A Segunda possibilidade que é relativamente uma idéia nova, mas que já existe há muito tempo em outros países, é uma nova luta no sentido de exigir das autoridades competentes não apenas o cumprimento dos deveres do Estado, que são, em contra partida, os direitos dos cidadãos, mas, mais do que isso, seguindo uma máxima antiquíssima que vem pelo menos desde Aristóteles e que afirma o seguinte: “A igualdade é tratar desigualmente os que são desiguais”. A minha proposta é no sentido de que se consolide efetivamente o que nos Estados Unidos se chama ação afirmativa e que aqui no Brasil, chamamos de política compensatória, isto é, movimentos no sentido de pressionar as autoridades competentes para que efetivamente existam políticas públicas que partam de um patamar diferenciado para aqueles que já têm na origem uma discriminação, quando não, perseguição tão forte que impede o reconhecimento do preconceito constitucional da igualdade de todos diante dos bens e serviços coletivos.
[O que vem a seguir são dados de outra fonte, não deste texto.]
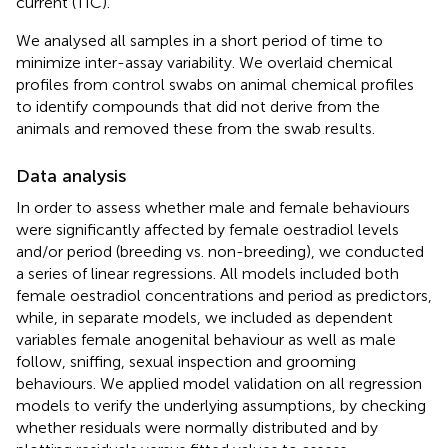
current (TIC).
We analysed all samples in a short period of time to
minimize inter-assay variability. We overlaid chemical
profiles from control swabs on animal chemical profiles
to identify compounds that did not derive from the
animals and removed these from the swab results.
Data analysis
In order to assess whether male and female behaviours
were significantly affected by female oestradiol levels
and/or period (breeding vs. non-breeding), we conducted
a series of linear regressions. All models included both
female oestradiol concentrations and period as predictors,
while, in separate models, we included as dependent
variables female anogenital behaviour as well as male
follow, sniffing, sexual inspection and grooming
behaviours. We applied model validation on all regression
models to verify the underlying assumptions, by checking
whether residuals were normally distributed and by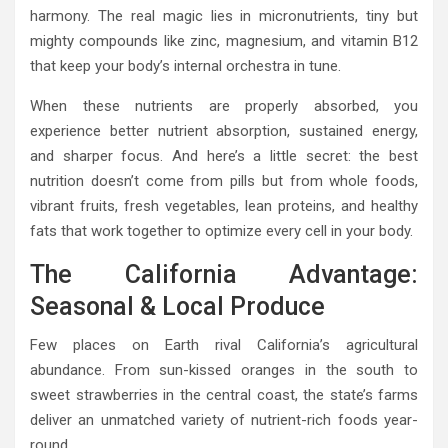
harmony. The real magic lies in micronutrients, tiny but
mighty compounds like zinc, magnesium, and vitamin B12
that keep your body’s internal orchestra in tune.
When these nutrients are properly absorbed, you
experience better nutrient absorption, sustained energy,
and sharper focus. And here’s a little secret: the best
nutrition doesn’t come from pills but from whole foods,
vibrant fruits, fresh vegetables, lean proteins, and healthy
fats that work together to optimize every cell in your body.
The California Advantage:
Seasonal & Local Produce
Few places on Earth rival California’s agricultural
abundance. From sun-kissed oranges in the south to
sweet strawberries in the central coast, the state’s farms
deliver an unmatched variety of nutrient-rich foods year-
round.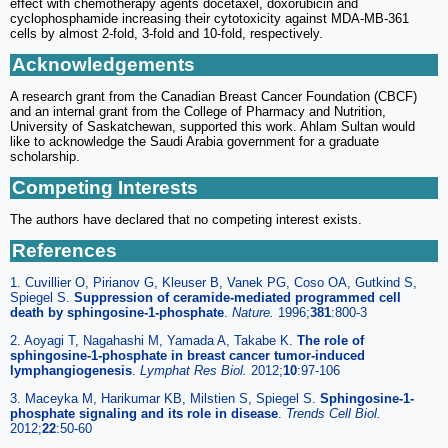
effect with chemotherapy agents docetaxel, doxorubicin and
cyclophosphamide increasing their cytotoxicity against MDA-MB-361
cells by almost 2-fold, 3-fold and 10-fold, respectively.
Acknowledgements
A research grant from the Canadian Breast Cancer Foundation (CBCF)
and an internal grant from the College of Pharmacy and Nutrition,
University of Saskatchewan, supported this work. Ahlam Sultan would
like to acknowledge the Saudi Arabia government for a graduate
scholarship.
Competing Interests
The authors have declared that no competing interest exists.
References
1. Cuvillier O, Pirianov G, Kleuser B, Vanek PG, Coso OA, Gutkind S,
Spiegel S.
Suppression of ceramide-mediated programmed cell
death by sphingosine-1-phosphate
.
Nature.
1996;
381
:800-3
2. Aoyagi T, Nagahashi M, Yamada A, Takabe K.
The role of
sphingosine-1-phosphate in breast cancer tumor-induced
lymphangiogenesis
.
Lymphat Res Biol.
2012;
10
:97-106
3. Maceyka M, Harikumar KB, Milstien S, Spiegel S.
Sphingosine-1-
phosphate signaling and its role in disease
.
Trends Cell Biol.
2012;
22
:50-60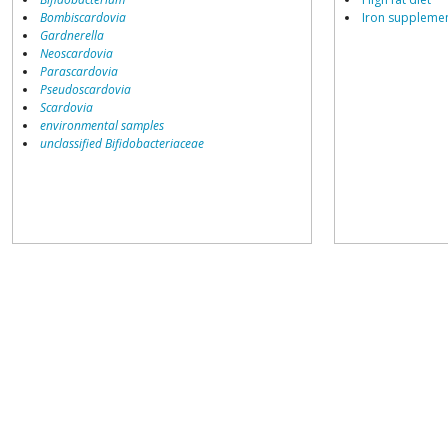
Bombiscardovia
Iron suppleme
Gardnerella
Neoscardovia
Parascardovia
Pseudoscardovia
Scardovia
environmental samples
unclassified Bifidobacteriaceae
Essa política compensatória não é usada só nos Estados Unidos, mas em outros países como Itália, Canadá, por exemplo. É usada a partir de cotas, de educação, de empregos públicos etc. penso que no Brasil a política compensatória se dará essencialmente no campo do ensino básico, da política pública, da saúde, da previdência social e da habitação popular.